RMT intensifies ScotRail pay dispute by announcing overtime ban
The Rail, Maritime and Transport union (RMT) has stepped up industrial action in its pay dispute with ScotRail by announcing an overtime ban from October 14.
Workers such as train conductors and station staff have also been instructed not to work on days off (rest days) after rejecting a 5 per cent offer plus other benefits.
The move, announced on Friday, comes on top of a one-day strike called for Monday, October 10, which is expected to affect most routes outside the Glasgow area.
The likely impact of the overtime ban is not yet clear, such as whether a temporary reduced timetable would be required, like the one during the drivers’ dispute this summer that reduced services by one third.
However, it is understood Scottish Government-owned ScotRail is far less dependent on RMT members to work overtime to keep trains running than on drivers.
The RMT said the overtime ban would particularly affect services on Sundays as it was not part of the working week.
Scottish organiser Mick Hogg said: “Where ScotRail has not filled vacancies, staff will not be working overtime.”
ScotRail said it expected “some level of disruption”, but was still assessing the likely impact and said it would provide an update next week.
RMT general secretary Mick Lynch told members: “Following a successful meeting of your representatives this week, it was agreed that it would be advantageous to escalate the dispute after the 24-hour strike on October 10.
"You are instructed not work any overtime or work on a rest day from 00.01 on Friday, October 14 until further notice.
“I have advised management that this union remains available for meaningful talks in order to resolve this dispute.”
The RMT said it would discuss the dispute with transport minister Jenny Gilruth in Edinburgh on Tuesday.

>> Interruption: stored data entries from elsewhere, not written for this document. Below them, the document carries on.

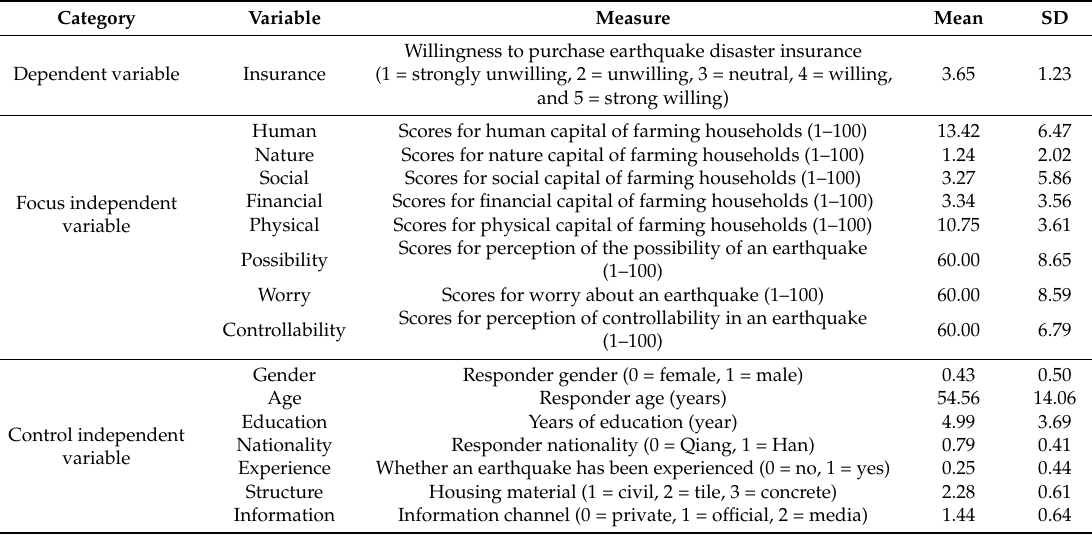
Table 4. Definition and descriptive statistics of the variables in the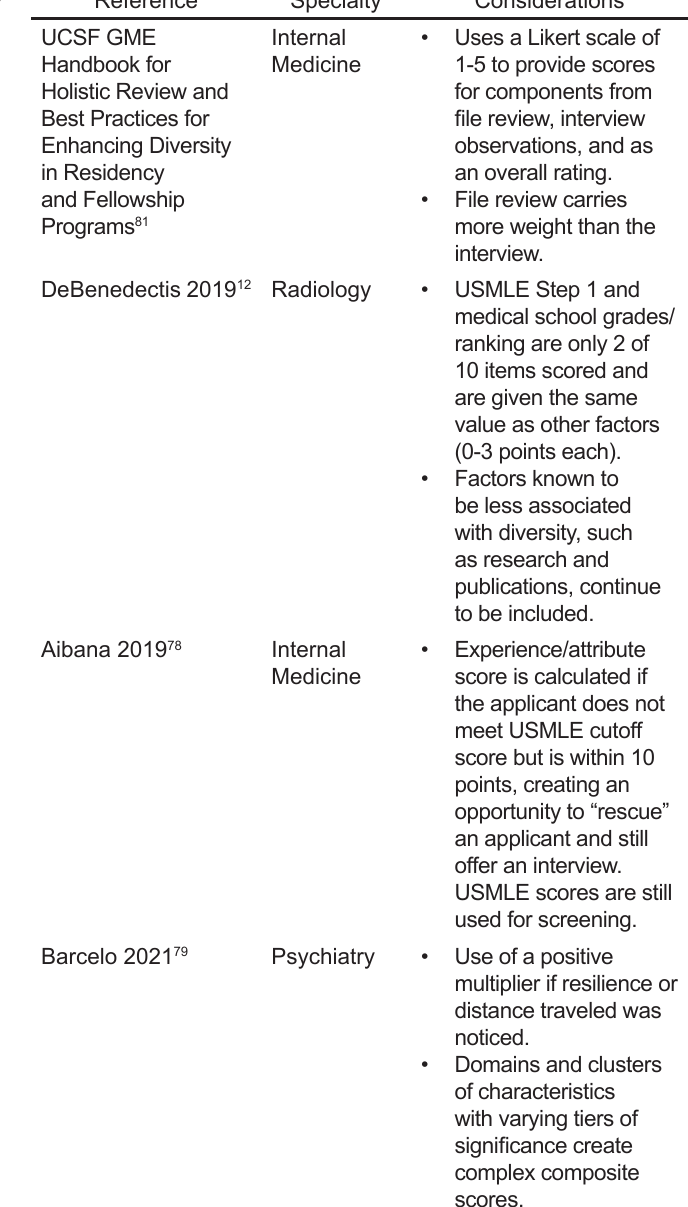
Table 3. Example scoring rubrics incorporating holistic review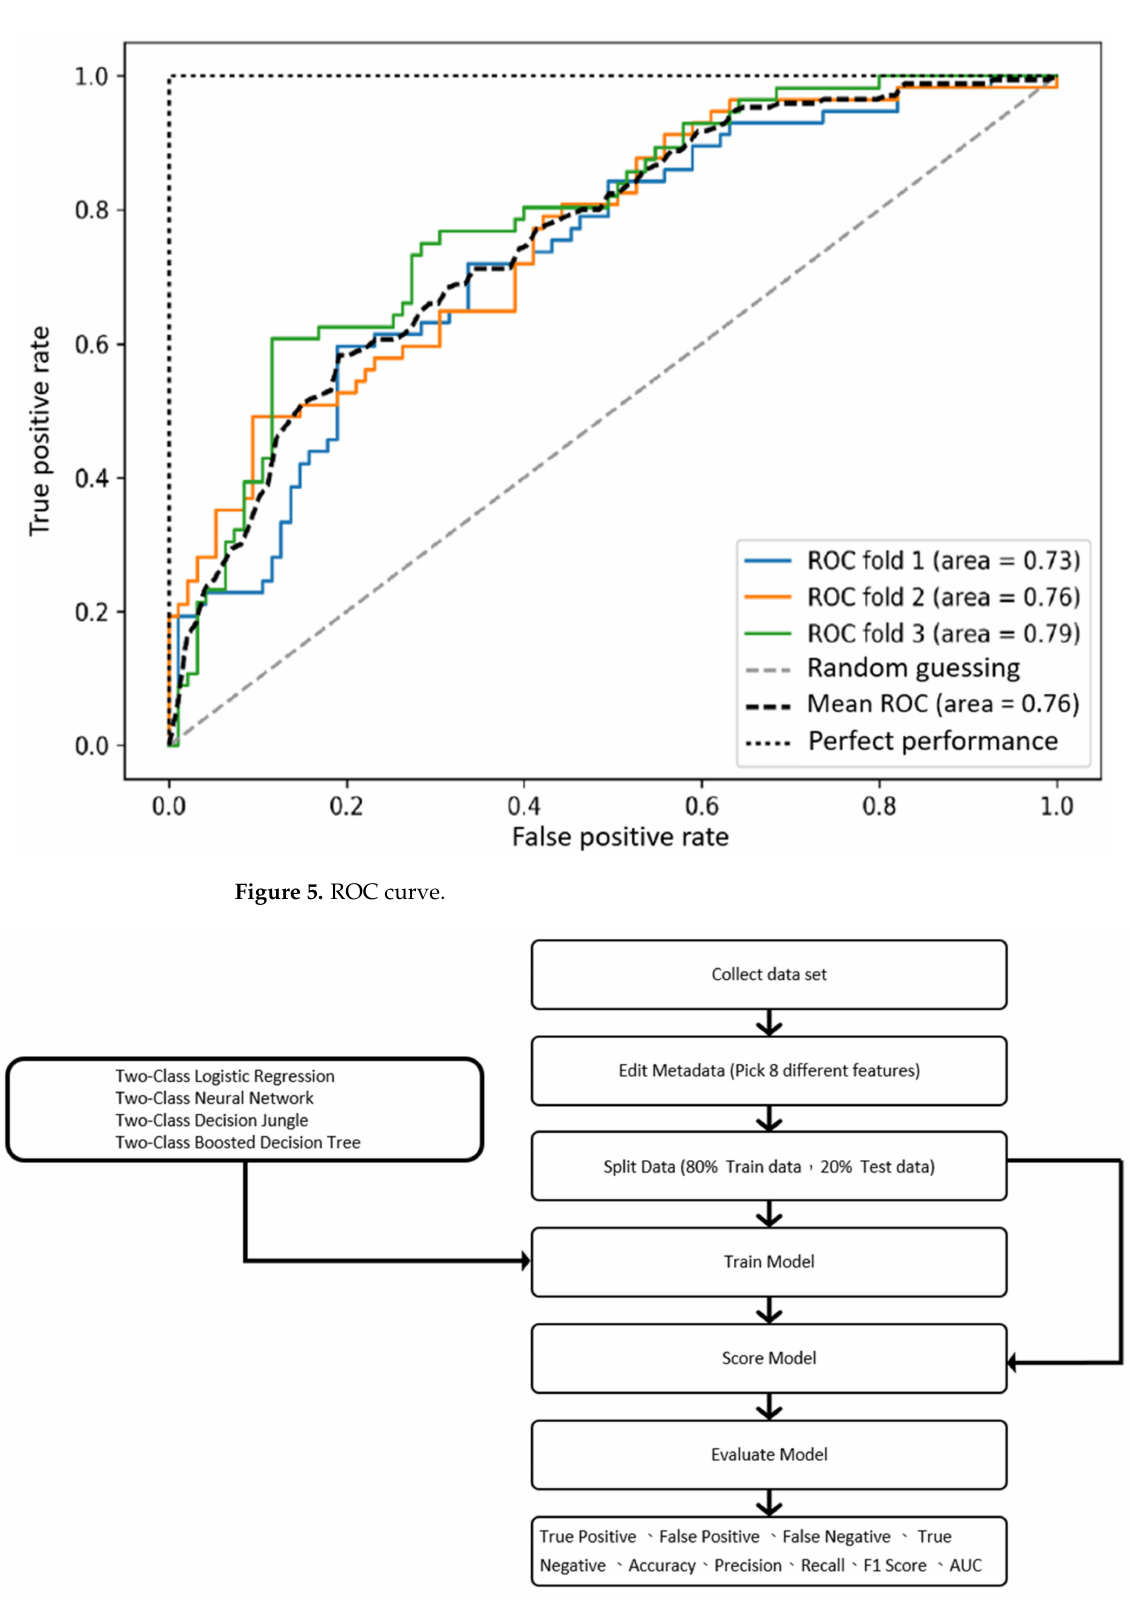
Figure 6. The study flow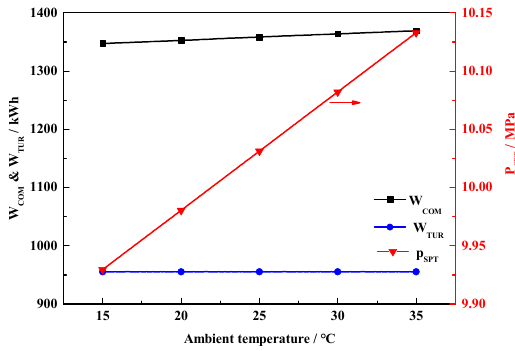
Figure 5. Effect of ambient temperature on W COM , W TUR , and P SPT .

Hogg said: “There has been some movement which will now be subject to more discussion.”
ScotRail said it was working on contingency plans for services during the strike and “will update customers as soon as the plans are finalised”.

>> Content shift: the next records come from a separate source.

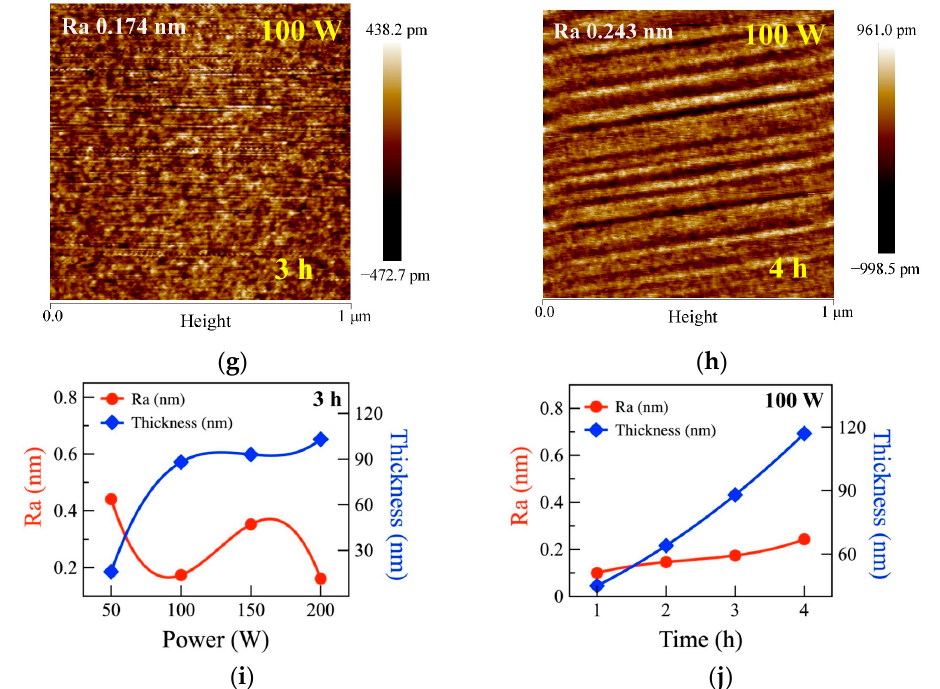
Figure 4. AFM images of TbDyFe thin films under diverse ( a – d ) sputtering powers (50 W, 100 W, 150 W, and 200 W, respectively), ( e – h ) deposition times (1 h, 2 h, 3 h, and 4 h); the dependence of surface roughness R a and film thickness was on ( i ) sputtering power and ( j ) deposition time.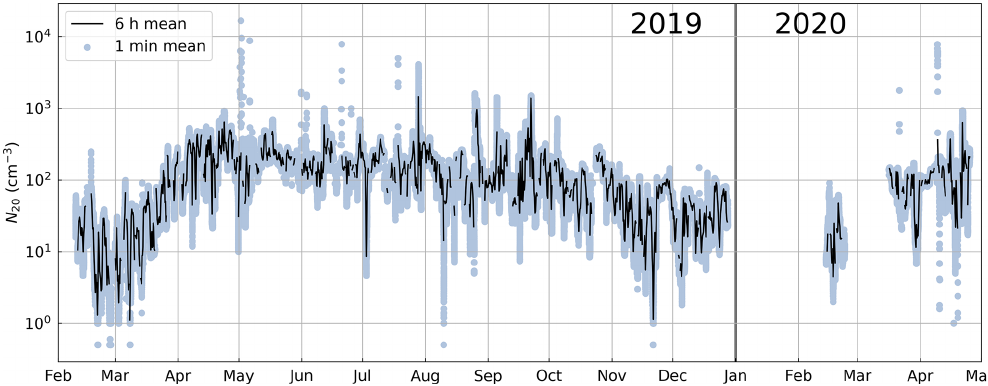
Figure 4. Surface N 20 from the CPC at Summit from February 2019 until May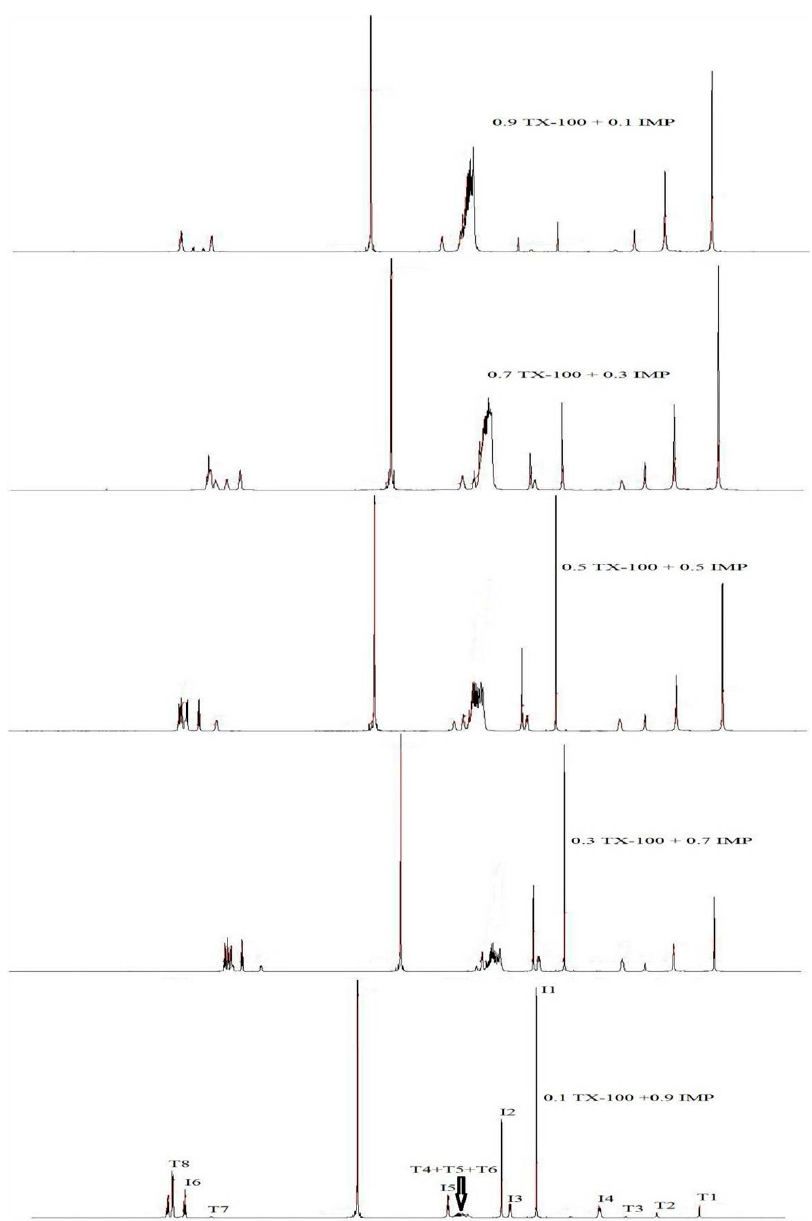
Figure 4. 1 H NMR (600 MHz) spectrum of IMP+TX-100 mixture having various α 1 of TX-100 in D 2 O. Table 4. 1 H NMR chemical shifts ( δ , ppm) of IMP+TX-100 mixtures in aqueous system.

A Scottish Government spokesperson said: "There can be no increase on the current pay offer.
“Any industrial action will undoubtedly have negative impacts on passengers and employees.
"It is also likely to mean continued timetable changes and more short-term cancellations disadvantaging everyone.”
The RMT has also called more Britain-wide strikes in a separate pay dispute that includes Network Rail signallers, which will halt most ScotRail services on Saturdays October 1 and 8.
In addition, a strike by the Aslef train drivers union will hit services run by several cross-Border operators, including LNER and Avanti West Coast, this Wednesday.
Network Rail said similar numbers of ScotRail trains would run on Saturday as in the RMT strikes in August, when only 379 of the normal 2,150 services operated – fewer than one in five.
Reduced frequency services will operate on 11 Central Belt routes between 7:30am and 6:30pm.
The lines operating will be: Edinburgh-Glasgow Queen Street via Falkirk High, Edinburgh-Glasgow Central via Shotts, Edinburgh-Helensburgh Central via Airdrie/Bathgate, Edinburgh-Cowdenbeath, Edinburgh-Tweedbank, Edinburgh-Larbert, Glasgow Queen Street-Larbert, Glasgow Queen Street-Falkirk Grahamston, Milngavie-Springburn, Glasgow Central-Hamilton/Larkhall and Glasgow Central-Lanark.
However, no trains will not operate on the Edinburgh-North Berwick, unlike during previous strikes, because of engineering work.